Yesterday.
Me: David. Let us go have a cup of coffee in the hot tub and look at our cows.
David: No. I can’t. I have stuff to do.
Grumpy.
So, I continue to clean up after ALL the people who live inside this house, and he and the boys went to work on the corral. And, oh, yes! Did I tell you? He is building a ginormous corral.
The corral will be used for, but not limited to: sorting cattle, vaccinating cattle, castrating cattle, and pregnancy checking cattle.
Things are getting real here, Friends.
Anyways. David and the boys worked on the corral. And then it started to rain. So he came inside.
Me: Oh, yay! Are you going to hang out with me now?
David: No. I am going to get some work done with the Bobcat.
My life is full of nothing but disappointment, Friends.
So, he goes outside and works for a couple of hours around the property, picking up sticks on the property and moving them into piles in different locations on the property. I am sure in his mind it is necessary and important work.
He uses the Bobcat for maybe 2 hours before it breaks down. This is the story of David’s life.
Use Bobcat two hours.
Repair Bobcat four hours.
Repeat.
Me after he tries to repair the Bobcat for many hours: See, David? You should have just hung out with me. It would have been better than breaking your Bobcat.
David: But I took care of that widow maker for you.
Me (rolling my eyes): Ok, Paul Bunyan.
FYI: A widowmaker is a term lumberjacks use to describe a tree that looks dangerous and could fall down at a moment’s notice.
***
I would like you to all know that today, yes today, David Maliblahblah had a cup of coffee in the hot tub with me at 4:00 in the afternoon.
And now he is working on the Bobcat. I kid you not.
***
Here is a cute picture of our oldest dog, Tank, and our youngest dog, Charlie.
They are together, seeking refuge from the vacuum.
***
The whole family is going into the pig business.
And we, yes all six of us, are willing participants.
David has found some amazing deal on Craigslist and we will all invest money and hope to turn a profit.
We had a family meeting about our new family venture Thursday night in the hot tub.
Hot tubs are great places for family meetings.
We discussed the plan and how everyone will have specific roles to play in this exciting opportunity.
David will be the dealer of all customers via the phone and email.

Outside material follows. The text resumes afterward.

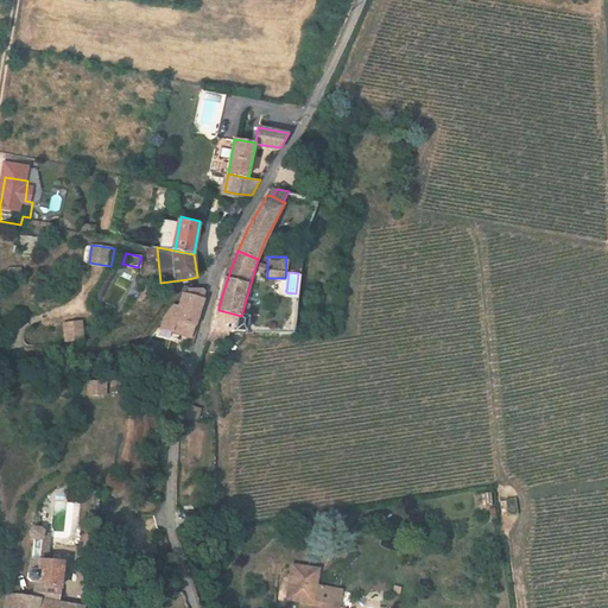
[(162,335),(194,344),(197,334),(195,334),(204,297),(188,295),(184,303),(179,302),(176,312),(172,311),(163,325),(162,335)]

The girls and I will be in charge of food, water and record keeping.
The boys will be in charge of touching any pigs. Because the girls and I have made it clear that we will not, under any circumstances, pick up any squealing weaner pigs by their back legs and load them into people’s trucks.
Boys: We love lifting pigs by the legs and watching them squeal!
Me: I will do such a good job at record keeping. I will even buy a cute pig themed notebook to record all the important things people need to record when they are involved in a pig business. I will buy this notebook with my own money and not use the company profits.
Boys: I love when we have to pick up pigs and show people what they look like. And the pigs are just squealing and squealing!
Hadley: Alright. I am out of here. This is like sitting at the weird table at lunch.
And then, she left.
***
Last week:
I text David and tell him to please pick up the boys two Ducklings and call me on his way home.
Yes. Ducklings. Why not? They just hatched thirty chicks. What does it even matter anymore?
So, David calls me and I talk to him about all the things and the whole time his van is making this awful sound.
Me: Dude. What is up with your van? Are you about to break down?
David: Huh?
Me: Can you not hear that noise?
David: That would be the ducklings.
Happy Sunday!
I love your posts. They are so cheerful and make me smile.
Oh, how I wish there was an audio recording of the ducklings in the van! That would have been so fun to hear!
So youall met at the hot tub to discuss the future pig company plans!! Cool! Who feeds the pigs, i.e., collects and carries their food and water to them? I like to know details! I hope it’s the boys, so they can enjoy the pigs squealing as they see them coming with their food and water.
Maybe the pig company profits will go to buying a new bobcat?